In der nächsten Zeit zumindest werden sich diese Gelegenheiten zumindest nicht mehr abends abspielen, da es ab morgen eine Ausgangssperre gibt, die von 21-6 Uhr gilt. Zu dieser Zeit muss also jede*r zu Hause sein, man darf sich nur mit Sondererlaubnis auf der Straße aufhalten. Richtig krass! Ich bin gespannt, wie ich diese Zeit erleben und füllen kann, und ich bin gespannt wie ganz Paris damit umgeht. Vielleicht kann durch diese Maßnahme der Anstieg der Fallzahlen etwas abgeflacht werden, und die Ausgangssperre schon nach 4 Wochen wieder aufgehoben werden, wir werden sehen.

Ankündigung der Ausgangssperre

Am Freitagabend, als ich in meinem Zimmer angekommen bin, habe ich eine weitere, schockierende Nachricht erfahren. Nördlich von Paris, circa 45 Minuten von mir entfernt, wurde ein Geschichts- und Geographielehrer auf dem Heimweg von einem 18-Jährigen enthauptet. Der Lehrer hatte zuvor im Unterricht mit Karikaturen über den Propheten Mohammed aus der Zeitschrift "Charlie Hebdo" das Thema Meinungsfreiheit behandelt. Er hatte danach bereits einige Drohungen erhalten. Nach dem Lesen der Nachricht hatte ich einige Minuten lang Gänsehaut. Unfassbar, dass jemand so etwas tut. Ein Akt, der nicht nur den Lehrer selbst, Samuel Paty, sondern alle Lehrer*innen und deren Meinungsfreiheit angreift. Wenn man sich schon darum sorgt, welche Inhalte man im Unterricht behandelt, weil man Angst um sein Leben haben muss, dann stimmt irgendetwas nicht. Ich bin einfach nur erschüttert.

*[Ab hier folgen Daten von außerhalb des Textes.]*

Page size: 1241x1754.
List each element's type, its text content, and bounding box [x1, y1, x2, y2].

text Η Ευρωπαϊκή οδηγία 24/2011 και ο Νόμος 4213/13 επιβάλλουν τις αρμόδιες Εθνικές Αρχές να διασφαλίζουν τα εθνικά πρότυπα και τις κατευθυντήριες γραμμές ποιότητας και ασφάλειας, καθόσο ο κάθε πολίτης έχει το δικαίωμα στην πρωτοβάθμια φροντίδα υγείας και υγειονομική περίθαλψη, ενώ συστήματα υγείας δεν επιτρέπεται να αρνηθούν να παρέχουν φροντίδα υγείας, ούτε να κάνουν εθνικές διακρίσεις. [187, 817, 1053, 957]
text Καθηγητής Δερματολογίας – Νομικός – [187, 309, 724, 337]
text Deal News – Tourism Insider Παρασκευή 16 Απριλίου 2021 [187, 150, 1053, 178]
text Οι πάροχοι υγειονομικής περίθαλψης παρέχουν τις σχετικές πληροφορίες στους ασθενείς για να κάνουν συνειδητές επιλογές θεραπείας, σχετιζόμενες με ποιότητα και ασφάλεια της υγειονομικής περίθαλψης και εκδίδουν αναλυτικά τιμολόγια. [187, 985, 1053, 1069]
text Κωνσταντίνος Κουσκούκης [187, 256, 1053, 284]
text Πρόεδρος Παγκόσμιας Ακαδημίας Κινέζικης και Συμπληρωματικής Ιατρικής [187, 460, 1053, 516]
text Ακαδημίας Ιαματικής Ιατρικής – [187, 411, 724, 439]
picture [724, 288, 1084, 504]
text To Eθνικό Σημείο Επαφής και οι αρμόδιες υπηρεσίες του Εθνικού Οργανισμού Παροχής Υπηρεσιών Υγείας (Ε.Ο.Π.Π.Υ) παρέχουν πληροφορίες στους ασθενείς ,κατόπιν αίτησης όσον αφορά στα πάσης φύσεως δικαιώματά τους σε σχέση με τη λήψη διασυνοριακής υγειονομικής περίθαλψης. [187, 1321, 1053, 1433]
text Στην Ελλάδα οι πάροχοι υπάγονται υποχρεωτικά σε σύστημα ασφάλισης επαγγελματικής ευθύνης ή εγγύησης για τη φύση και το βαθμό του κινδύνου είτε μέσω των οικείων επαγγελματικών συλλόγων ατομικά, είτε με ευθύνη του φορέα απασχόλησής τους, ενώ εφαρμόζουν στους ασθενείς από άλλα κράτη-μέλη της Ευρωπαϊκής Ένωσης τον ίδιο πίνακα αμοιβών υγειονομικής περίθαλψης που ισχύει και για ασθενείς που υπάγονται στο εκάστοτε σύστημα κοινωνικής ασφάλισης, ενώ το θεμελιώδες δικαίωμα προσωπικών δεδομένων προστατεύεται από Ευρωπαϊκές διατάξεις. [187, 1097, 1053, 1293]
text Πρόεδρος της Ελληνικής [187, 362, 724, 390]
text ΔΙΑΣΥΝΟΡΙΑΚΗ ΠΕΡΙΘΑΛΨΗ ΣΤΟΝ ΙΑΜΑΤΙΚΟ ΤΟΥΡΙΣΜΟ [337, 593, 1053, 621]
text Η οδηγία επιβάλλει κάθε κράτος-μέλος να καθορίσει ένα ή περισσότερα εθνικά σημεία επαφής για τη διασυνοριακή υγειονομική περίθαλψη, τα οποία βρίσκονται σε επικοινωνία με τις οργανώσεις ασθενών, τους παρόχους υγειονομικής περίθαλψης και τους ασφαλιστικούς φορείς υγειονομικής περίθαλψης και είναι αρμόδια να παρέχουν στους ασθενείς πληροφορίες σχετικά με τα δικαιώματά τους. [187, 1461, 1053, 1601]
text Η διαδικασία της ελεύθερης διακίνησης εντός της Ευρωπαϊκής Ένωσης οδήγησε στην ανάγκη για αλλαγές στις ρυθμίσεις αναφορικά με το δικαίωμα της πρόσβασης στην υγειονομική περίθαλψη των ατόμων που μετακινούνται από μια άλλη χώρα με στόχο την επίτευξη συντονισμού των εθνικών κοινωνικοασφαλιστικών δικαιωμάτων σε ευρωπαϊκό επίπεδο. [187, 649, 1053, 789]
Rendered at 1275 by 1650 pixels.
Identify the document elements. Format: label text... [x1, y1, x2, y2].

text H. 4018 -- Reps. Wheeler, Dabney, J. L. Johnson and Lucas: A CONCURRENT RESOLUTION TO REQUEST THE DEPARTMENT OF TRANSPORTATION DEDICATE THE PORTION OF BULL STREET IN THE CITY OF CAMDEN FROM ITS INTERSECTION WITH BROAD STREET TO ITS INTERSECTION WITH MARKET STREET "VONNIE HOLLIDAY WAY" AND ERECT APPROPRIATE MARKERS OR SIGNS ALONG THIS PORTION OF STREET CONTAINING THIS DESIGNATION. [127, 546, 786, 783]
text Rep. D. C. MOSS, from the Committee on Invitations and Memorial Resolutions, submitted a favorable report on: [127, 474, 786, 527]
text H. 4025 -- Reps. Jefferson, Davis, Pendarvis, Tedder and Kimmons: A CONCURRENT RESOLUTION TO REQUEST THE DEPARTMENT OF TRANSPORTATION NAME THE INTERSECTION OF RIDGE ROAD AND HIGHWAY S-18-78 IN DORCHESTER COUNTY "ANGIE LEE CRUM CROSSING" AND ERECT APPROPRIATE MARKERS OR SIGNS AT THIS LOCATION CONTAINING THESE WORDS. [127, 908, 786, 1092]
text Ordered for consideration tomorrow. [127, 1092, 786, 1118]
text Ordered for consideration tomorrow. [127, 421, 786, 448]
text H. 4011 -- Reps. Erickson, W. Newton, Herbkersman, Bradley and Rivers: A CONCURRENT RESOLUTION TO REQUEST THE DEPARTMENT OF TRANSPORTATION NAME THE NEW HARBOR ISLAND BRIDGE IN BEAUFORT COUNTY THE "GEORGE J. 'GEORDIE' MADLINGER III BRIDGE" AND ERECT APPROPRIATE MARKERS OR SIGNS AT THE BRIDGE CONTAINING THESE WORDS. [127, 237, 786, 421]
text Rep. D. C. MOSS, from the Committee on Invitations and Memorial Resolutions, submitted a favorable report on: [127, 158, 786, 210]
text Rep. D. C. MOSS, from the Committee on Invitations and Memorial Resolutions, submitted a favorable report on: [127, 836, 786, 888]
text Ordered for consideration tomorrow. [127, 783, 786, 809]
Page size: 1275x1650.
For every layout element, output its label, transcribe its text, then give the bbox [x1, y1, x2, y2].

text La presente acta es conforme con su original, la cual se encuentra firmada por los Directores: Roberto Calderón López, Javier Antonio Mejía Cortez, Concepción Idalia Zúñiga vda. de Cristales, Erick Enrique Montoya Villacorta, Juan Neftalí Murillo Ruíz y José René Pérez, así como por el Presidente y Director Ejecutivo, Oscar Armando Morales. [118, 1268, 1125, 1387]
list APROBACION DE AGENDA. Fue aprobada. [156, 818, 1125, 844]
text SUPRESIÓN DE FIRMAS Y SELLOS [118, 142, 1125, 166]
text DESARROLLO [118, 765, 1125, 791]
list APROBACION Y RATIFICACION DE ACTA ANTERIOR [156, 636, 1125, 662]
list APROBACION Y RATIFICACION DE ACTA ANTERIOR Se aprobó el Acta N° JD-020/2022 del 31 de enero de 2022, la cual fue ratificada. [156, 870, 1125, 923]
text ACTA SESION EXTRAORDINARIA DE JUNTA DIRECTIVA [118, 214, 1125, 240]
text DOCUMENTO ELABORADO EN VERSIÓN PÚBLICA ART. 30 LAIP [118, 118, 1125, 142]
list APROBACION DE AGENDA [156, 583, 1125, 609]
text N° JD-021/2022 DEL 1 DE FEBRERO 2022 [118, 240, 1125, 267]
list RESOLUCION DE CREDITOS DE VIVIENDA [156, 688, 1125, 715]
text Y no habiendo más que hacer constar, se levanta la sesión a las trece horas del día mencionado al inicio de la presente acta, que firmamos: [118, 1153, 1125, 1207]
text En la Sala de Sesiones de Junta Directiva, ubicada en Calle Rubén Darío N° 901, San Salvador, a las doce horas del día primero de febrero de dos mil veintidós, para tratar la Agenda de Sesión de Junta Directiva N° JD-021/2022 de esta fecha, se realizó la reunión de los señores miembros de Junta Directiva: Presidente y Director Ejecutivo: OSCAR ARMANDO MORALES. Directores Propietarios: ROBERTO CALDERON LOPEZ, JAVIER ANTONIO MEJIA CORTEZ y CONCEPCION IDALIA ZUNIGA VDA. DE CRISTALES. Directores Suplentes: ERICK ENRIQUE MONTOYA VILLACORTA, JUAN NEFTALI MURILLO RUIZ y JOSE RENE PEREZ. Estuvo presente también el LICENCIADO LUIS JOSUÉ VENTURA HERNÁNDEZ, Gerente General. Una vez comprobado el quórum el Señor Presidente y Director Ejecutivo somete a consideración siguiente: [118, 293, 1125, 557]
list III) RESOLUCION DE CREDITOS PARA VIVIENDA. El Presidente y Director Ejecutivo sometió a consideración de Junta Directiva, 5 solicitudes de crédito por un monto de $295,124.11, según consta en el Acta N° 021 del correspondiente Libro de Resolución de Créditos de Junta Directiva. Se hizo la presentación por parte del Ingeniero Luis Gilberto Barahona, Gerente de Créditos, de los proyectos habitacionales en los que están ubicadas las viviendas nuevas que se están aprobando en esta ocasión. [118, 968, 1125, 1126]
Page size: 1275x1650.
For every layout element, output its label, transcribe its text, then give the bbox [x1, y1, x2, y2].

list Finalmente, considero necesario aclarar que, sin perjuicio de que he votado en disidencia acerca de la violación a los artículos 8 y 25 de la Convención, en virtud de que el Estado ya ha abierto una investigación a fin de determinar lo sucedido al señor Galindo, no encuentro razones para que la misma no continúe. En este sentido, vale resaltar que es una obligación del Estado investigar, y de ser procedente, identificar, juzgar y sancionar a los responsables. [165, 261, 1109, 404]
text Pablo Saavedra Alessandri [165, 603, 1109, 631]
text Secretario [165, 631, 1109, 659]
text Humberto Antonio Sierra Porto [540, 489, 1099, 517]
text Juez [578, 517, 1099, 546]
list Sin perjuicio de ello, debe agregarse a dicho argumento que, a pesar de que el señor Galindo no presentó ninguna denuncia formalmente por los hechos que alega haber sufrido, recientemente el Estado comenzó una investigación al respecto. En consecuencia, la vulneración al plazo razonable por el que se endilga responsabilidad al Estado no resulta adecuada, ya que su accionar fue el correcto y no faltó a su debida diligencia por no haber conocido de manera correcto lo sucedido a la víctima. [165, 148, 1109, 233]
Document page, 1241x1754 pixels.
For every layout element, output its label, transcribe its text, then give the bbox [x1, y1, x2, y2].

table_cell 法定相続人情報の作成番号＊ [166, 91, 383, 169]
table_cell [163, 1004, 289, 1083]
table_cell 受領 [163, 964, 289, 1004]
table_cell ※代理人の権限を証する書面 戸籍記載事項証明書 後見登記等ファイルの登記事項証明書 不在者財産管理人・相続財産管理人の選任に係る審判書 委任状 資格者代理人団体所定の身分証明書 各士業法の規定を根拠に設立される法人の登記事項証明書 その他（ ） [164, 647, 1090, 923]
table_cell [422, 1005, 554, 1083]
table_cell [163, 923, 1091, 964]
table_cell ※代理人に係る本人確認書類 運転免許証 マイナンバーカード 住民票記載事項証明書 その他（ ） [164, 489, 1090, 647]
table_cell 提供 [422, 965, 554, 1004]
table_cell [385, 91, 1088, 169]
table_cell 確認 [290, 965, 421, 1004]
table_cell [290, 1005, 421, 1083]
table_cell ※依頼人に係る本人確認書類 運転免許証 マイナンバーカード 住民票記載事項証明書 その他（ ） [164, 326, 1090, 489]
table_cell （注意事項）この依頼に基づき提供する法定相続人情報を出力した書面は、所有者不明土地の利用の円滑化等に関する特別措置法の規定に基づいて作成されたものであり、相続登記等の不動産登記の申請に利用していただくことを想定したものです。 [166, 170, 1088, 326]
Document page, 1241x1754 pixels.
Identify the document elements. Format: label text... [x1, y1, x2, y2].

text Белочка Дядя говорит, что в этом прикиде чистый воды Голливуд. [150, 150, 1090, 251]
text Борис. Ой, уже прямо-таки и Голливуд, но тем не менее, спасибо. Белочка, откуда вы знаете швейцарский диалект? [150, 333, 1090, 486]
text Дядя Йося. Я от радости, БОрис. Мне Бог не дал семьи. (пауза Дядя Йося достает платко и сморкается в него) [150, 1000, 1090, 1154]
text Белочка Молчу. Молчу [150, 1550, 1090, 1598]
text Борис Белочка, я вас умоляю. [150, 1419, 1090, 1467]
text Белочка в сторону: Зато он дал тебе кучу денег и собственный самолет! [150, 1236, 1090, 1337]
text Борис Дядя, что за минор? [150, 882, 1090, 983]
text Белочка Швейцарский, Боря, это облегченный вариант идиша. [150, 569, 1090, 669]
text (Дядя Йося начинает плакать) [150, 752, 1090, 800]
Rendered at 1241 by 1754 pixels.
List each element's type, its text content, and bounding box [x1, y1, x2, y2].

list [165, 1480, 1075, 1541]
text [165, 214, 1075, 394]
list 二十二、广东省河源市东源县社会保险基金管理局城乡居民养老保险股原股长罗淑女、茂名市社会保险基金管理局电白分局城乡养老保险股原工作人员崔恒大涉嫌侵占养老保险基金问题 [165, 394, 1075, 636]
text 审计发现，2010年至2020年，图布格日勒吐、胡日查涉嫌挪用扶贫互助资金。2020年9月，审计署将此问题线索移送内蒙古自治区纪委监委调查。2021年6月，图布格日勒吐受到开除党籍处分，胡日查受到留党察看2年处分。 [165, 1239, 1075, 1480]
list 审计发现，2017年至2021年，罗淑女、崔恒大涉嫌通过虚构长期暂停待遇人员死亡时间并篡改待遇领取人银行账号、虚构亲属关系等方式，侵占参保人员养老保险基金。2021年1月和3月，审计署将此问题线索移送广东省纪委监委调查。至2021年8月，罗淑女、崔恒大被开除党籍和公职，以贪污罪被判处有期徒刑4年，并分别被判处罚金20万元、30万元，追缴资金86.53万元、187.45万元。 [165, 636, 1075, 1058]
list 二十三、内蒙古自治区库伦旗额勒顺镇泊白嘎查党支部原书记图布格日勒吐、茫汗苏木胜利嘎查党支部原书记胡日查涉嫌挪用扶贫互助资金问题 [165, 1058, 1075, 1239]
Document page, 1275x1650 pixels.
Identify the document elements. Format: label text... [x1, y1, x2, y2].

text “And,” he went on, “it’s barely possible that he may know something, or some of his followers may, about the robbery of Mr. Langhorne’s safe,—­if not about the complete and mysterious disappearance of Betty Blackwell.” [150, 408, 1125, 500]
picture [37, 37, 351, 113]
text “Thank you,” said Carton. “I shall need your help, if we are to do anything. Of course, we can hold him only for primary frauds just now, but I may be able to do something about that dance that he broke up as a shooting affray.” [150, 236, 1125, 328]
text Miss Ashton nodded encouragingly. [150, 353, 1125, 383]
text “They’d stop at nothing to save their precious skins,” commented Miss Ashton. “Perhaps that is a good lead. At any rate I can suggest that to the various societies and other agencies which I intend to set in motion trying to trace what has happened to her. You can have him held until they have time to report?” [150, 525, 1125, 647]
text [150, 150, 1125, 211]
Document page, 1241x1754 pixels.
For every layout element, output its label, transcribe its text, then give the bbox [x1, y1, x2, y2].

Am Samstag hab ich einen entspannten Tag in Paris gemacht, wollte in Louvre, aber es war voll. Es gab ein paar Demonstrationen von einigen Gilets Jaunes, ich glaube war gegen die Coronamaßnahmen. Es stand zumindest ein als Jesus verkleideter Mann ohne Maske dabei und hat irgendwelche Sachen gerufen, die ich nicht verstanden habe. Außerdem hat mich eine Frau, ebenfalls ohne Maske, angequatscht und mich gefragt ob ich daran glaube, dass gerade eine Epidemie herrscht, und sie, als Chemikerin, mir raten würde aufzuwachen und mir die Zahlen anzugucken. Puuuh, mit Corona-Leugnern auf deutsch diskutieren ist ja schon anstrengend, aber auf französisch ist das nochmal eine andere Sache. Abends war ich mit Luca, der Sprachassistent in Paris ist, libanesisch essen. Um kurz nach 8 mussten wir uns dann mit dem Bezahlen beeilen, weil ich noch meine Bahn nehmen musste um pünktlich um 9 Uhr zu Hause zu sein! Verrückte Angelegenheit.

Blick auf den Eingang des Louvre
Lesen am Palais Royal
Corona-Leugner "Jesus"
Libanenisch

Heute war am Place de la Republique eine große Demonstration für Meinungsfreiheit und zum Gedenken an Samuel Paty. Ich war mit Bernadette, ebenfalls einer Fremdsprachenassistentin, da. Tausende Menschen waren trotz Corona dort, haben minutenlang applaudiert, die französische Nationalhymne gesungen und Reden gehalten. Es war sehr emotional, und viele haben Schilder gebastelt. Jetzt sind erst mal zwei Wochen Ferien, aber das Thema wird bestimmt danach auch in vielen Schulen noch weiter behandelt werden - wichtig!

Place de la République
"Meinungsfreiheit ist, sich mit Tinte ausdrücken zu dürfen, nicht mit Blut!


Außerdem habe ich mir vielleicht heute meinen kleinen Zeh gebrochen, es stand einfach ein Schrank im Weg! (Nachtrag: ich glaube doch nicht, dass er gebrochen ist. Tut trotzdem noch weh.) Den Abend habe ich dann bei einem wunderschönen Livekonzert des LandesJugendChor genossen. So lässt sich die Ausgangssperre aushalten.